Community Conversations

Should police use body cameras — even if they were used on you?

Most locals said they were in support of police using body cams during an arrest because it protects both the officer and the accused.
Most locals said they were in support of police using body cams during an arrest because it protects both the officer and the accused. Miami Herald Staff

We asked the following question to readers on social media and the Public Insight Network recently: Should police use body cameras — even if they were used on you? Thanks for all of your responses. Below is a sampling of your comments, some of which were edited for length and clarity. Learn more about the Public Insight Network and comment on previous discussions at and select Community Conversations.


I would be uncomfortable during my arrest if the police officer was not wearing a body camera or in some other way recording the event.
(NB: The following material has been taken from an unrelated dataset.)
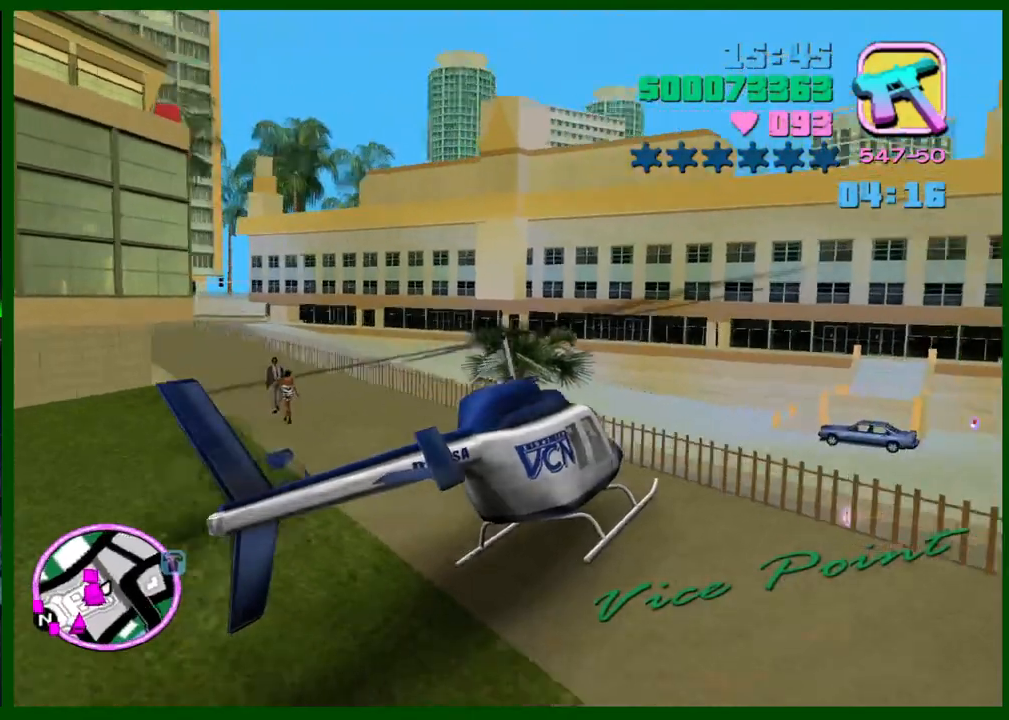
{"keys": ["f", "s"], "mouse": [], "events": [[133, "f", "down"]]}
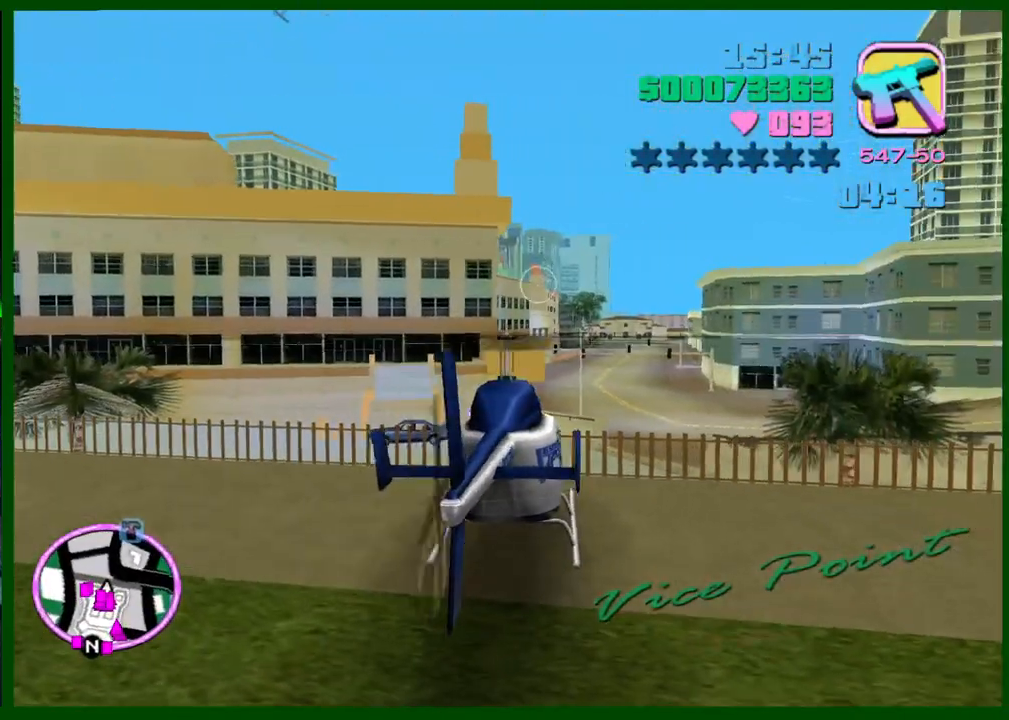
{"keys": ["caps_lock", "shift", "w"], "mouse": [], "events": [[283, "caps_lock", "down"], [283, "f", "up"], [283, "s", "up"], [333, "shift", "down"], [433, "w", "down"]]}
The body camera is my assurance that the police are following the rules and respecting my rights as an accused person.

Tom Nagle, Miami


I would be more comfortable if the cameras were used during my arrest. A very large percentage of the National Guard outfit, in which I served, consisted of active duty police. They were among the finest people I ever met but some of them were hotheaded and likely to overreact. In that case the camera would be for my protection. Today, where the media is painting the police as the bad guys, the cameras would otherwise be for the protection of the officer. The use of the cameras seems to me to be a win-win situation. One caveat that I think should be established before the cameras are put into use is that once a camera is issued to an officer it should be on continuously and, if it is not functioning, the officer should notify his precinct before an arrest or confrontation is commenced. That would create a record that would protect the officer whose camera failure would otherwise look suspicious in these days of painting law enforcement personnel as a bunch of bullies.

Arnold Slotkin, Hollywood


I’m overall in favor of the doctrine because it eliminates the “he said, she said” uncertainty of police and citizen interactions. But one thing that will be negatively impacted is that the friendly “police warning” is gone and it’s something the public better be aware of. No more getting stopped for a ticket-able infraction and them saying: “I’ll let you off with a warning this time.” That’s gone. It will also eliminate the overly friendly officer Friendly who flirts with the opposite sex (or same sex as the case may be) and that too, is a good thing.

Jim Kononoff, Miami


Body cams are an excellent way to protect both the public and the police officer. Assuming that the film will not be doctored or the camera turned off at a “convenient” moment, a complete record will be made of the interaction between the officer and the individual and prevent false claims being made by either. If there is a valid complaint to be made against the officer, the film will serve as proof while fully supporting the officer in the performance of his duties. If I am dealing with an officer — for whatever reason — let the record be complete for both our sakes. A recent film clip seen on email of an officer shooting an individual who drew a weapon on the officer gives a very clear picture of the incident and the correctness of the officer’s response.

Joel Beyer, Miami


Yes. My concern is that recordings will be edited or lost, rather than used properly.

Charles Gottlieb, Miami


As a law enforcement officer myself of over 20 years seeing things change, it is important. Cameras will either clear up doubt or incriminate the wrong. The rule of thumb is film doesn’t lie. But the problem will be that film without sound leaves room for interpretation or perception of an incident. Though film is rolling an officer’s perceived threat may not be shown unless audio is on.

Roy Griffin, Miami


I don’t agree neither with the cameras nor the barricades and [DUI] checkpoints.

Armando Santiago, Miami


Oversight of law enforcement officers is completely nonexistent. This situation has led to outrageous abuses of power which are only finally becoming public knowledge thanks to civilian use of recording equipment — and the adoption of police body cams. How else can we hold public servants accountable for their actions in a “my word vs. his word” situation?

George Tucker, Fort Lauderdale


I would welcome the opportunity. I hope it would keep the police more honest and polite, stop everyone from playing the race cards, and more importantly, give everyone a better idea of police work and how it can be improved moving forward.

Elizabeth Gonzalez, Miami


Police have a stressful and dangerous job. But that truth does not give them license for abuse. Before body cameras, questions about excessive policing came down to two different versions. Having a video record of a civilian police interaction now gives reviewers a third version that can help clarify what may or may not have occurred during a particular incident. And body cam use has proven to mitigate extreme behaviors on both sides.

Sid Kaskey, South Miami


The camera can help to prove or disprove all sorts of accusations — for example, whether an arrested person (or ticketed driver) did or didn’t resist arrest. Resisting is a fairly common false accusation to explain cuts and bruises on victims of bad policing. The camera can support an arrested person’s version of events as well as an officer’s, and it can protect each of them against false accusations by the other. Finally, the pictures should help prosecutors decide whether to file or drop charges, and save court time by encouraging guilty pleas when evidence is strong.

Arnold Markowitz, Miami Shores


I have nothing to hide. Turn the cameras on!